Adam Ashton of the Bee now reports that Houdini, despite $98,000 in modifications, has been “a five-year headache,” and remains “riddled with problems,” according to state workers who told the reporter Houdini “simply does not support the level of service previously provided by DFEH.” Ashton found that Houdini “shuts down often, at least once a week in November,” leaving employees to document cases on Microsoft Excel worksheets, which do not work with Houdini.
The DFEH director who picked Houdini resigned in early 2015, but new boss Kevin Kish stuck with the program. Now Kish wants to replace Houdini with Salesforce, a program already used by other agencies, giving “some assurance” it will work as intended. Taxpayers have grounds to be skeptical.
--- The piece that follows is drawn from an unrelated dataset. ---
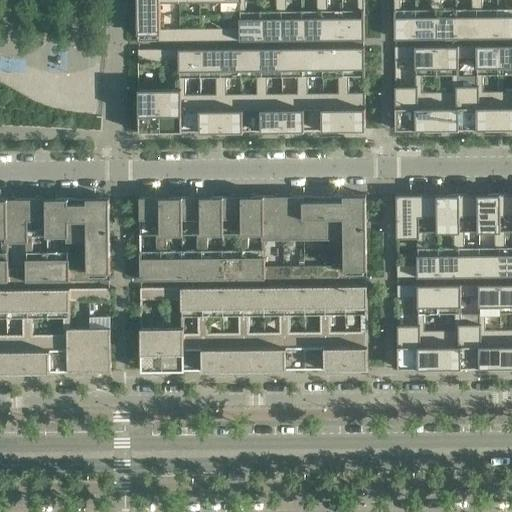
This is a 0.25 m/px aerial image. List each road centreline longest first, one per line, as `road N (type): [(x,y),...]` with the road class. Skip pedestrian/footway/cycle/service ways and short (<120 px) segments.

From 1994 to 2013, as Jon Ortiz noted, “the state government spent $985 million on seven computer projects that were either terminated or suspended. In one case, the state paid $1 billion in federal penalties because it took eight years to install an automated child-support enforcement system.” This happened, the state auditor reported, “because CalTech does not always hold projects accountable.” That should be no surprise, because the California Department of Technology serves as watchdog and consultant for many of those government projects. That is a slick trick worthy of Houdini.
Meanwhile, don’t forget that Covered California, the state’s wholly owned subsidiary of Obamacare, shelled out $454 million on a computer system that failed massively, leading to “widespread consumer misery,” as health reporter Emily Bazar put it. Given the technology problems, the state’s free spending, high-tax governor Jerry Brown might hold off on that satellite launch.